On The Gold Coast: Heard But Not Seen
At last Judith Wallis comes face to face with a cat whose plaintive cry of loneliness has been haunting her days and nights.
Shadows soften as the lowering sun steals colour from the garden. All is grey. Melding ephemeral grey in that pause between sunset and night.
It is the time the stray slips from his hiding place, his fur coat cloaking him invisible. His presence is subtle but I know he is there, ghosting along the edge of the driveway, fleetingly in clear spaces and lingering beneath the bushes.
At dusk each day, his plaintive cry of loneliness grows louder as he approaches, fades as he passes by. Going where, I wonder? For days this nocturnal creature has haunted me.
Time after time I have peered out of the windows, stood waiting by the door and ever he evades my watchfulness, gliding past heard, but unseen.
I am awakened throughout the night by his pitiful plea at eleven and two of the clock. And again in that nebulous time when the moon is gone and stars begin to pale in the predawn light. Before magpies raise sleepy heads and with throat aquiver, cast their own plaintive calls across dew drenched suburbia.
It has rained these past four nights yet still he visits, coming always from the same direction, never returning. Where does he come from and where does he go? This unknown cat that arrives at my front gate and slowly, with woebegone sound, makes his way to the back fence and vanishes.
In the darkness I hear his lament and bury my head in the pillows covering my ears. The misery of his mewling weaves through my protective fingers and into my soul imbuing me with a matching melancholy.
The sound ceases and I strain, listening. There is no sound at all, no scrabbling over fences or up a tree, no quick rush of departure. I fall asleep and dream of lost home and family awakening with a sense of grief not entirely my own.
It is the eleventh day of the cat. Rain is still falling and gloom shrouds the garden. I sit at the window watching water drip when again I hear the stray coming. He calls weakly, wrenching my heart with the sound. Coming nearer. Close, so close. Where is he?
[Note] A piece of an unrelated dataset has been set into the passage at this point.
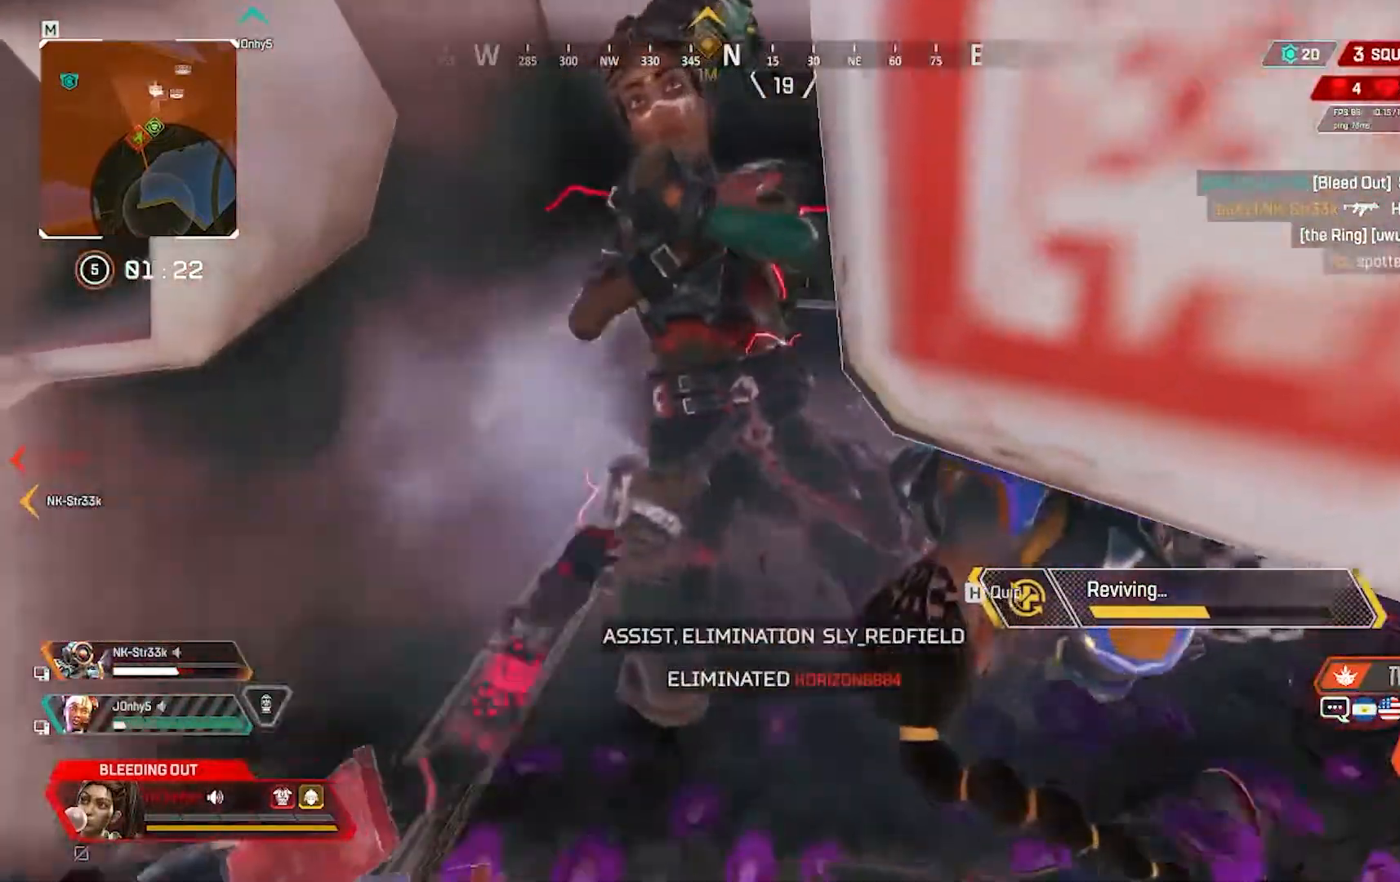
{"keys": ["e"], "mouse": [], "events": []}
I lower my gaze to beneath the window and find myself looking into the eyes of a large cat. The golden eyes stare back. Striped on top snow beneath, he stands with one satin paw raised, frozen at the point of our contact. From crisp whisker to plumed tail, he is magnificent. This is no stray. Lost, deserted perhaps, but newly so.
For a tiny moment my gaze flickers and he is gone. Quickly I move to the side window --- the door --- outside, but he has gone, melded into the soft wetness of a spring evening.